▶ [What is needed]:
Format the text read from every item below as a Markdown table with the columns No. and Text, giving each line its own numbered row and skipping blank lines. Leave the pictures out of the table.

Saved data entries
BEGIN
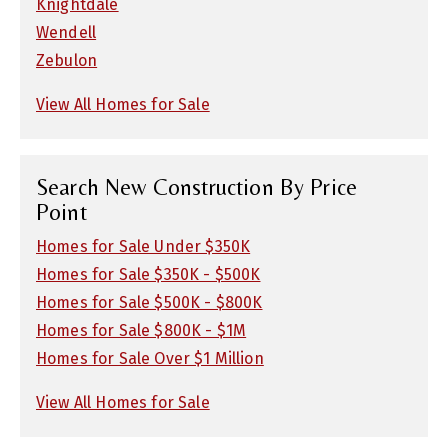
Knightdale
Wendell
Zebulon
View All Homes for Sale
Search New Construction By Price
Point
Homes for Sale Under $350K
Homes for Sale $350K - $500K
Homes for Sale $500K - $800K
Homes for Sale $800K - $1M
Homes for Sale Over $1 Million
View All Homes for Sale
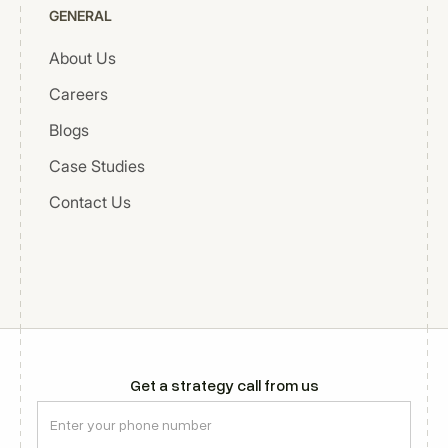
GENERAL
About Us
Careers
Blogs
Case Studies
Contact Us
Get a strategy call from us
END
▶ [Written solution]:
| No. | Text |
|---|---|
| 1 | Knightdale |
| 2 | Wendell |
| 3 | Zebulon |
| 4 | View All Homes for Sale |
| 5 | Search New Construction By Price |
| 6 | Point |
| 7 | Homes for Sale Under $350K |
| 8 | Homes for Sale $350K - $500K |
| 9 | Homes for Sale $500K - $800K |
| 10 | Homes for Sale $800K - $1M |
| 11 | Homes for Sale Over $1 Million |
| 12 | View All Homes for Sale |
| 13 | GENERAL |
| 14 | About Us |
| 15 | Careers |
| 16 | Blogs |
| 17 | Case Studies |
| 18 | Contact Us |
| 19 | Get a strategy call from us |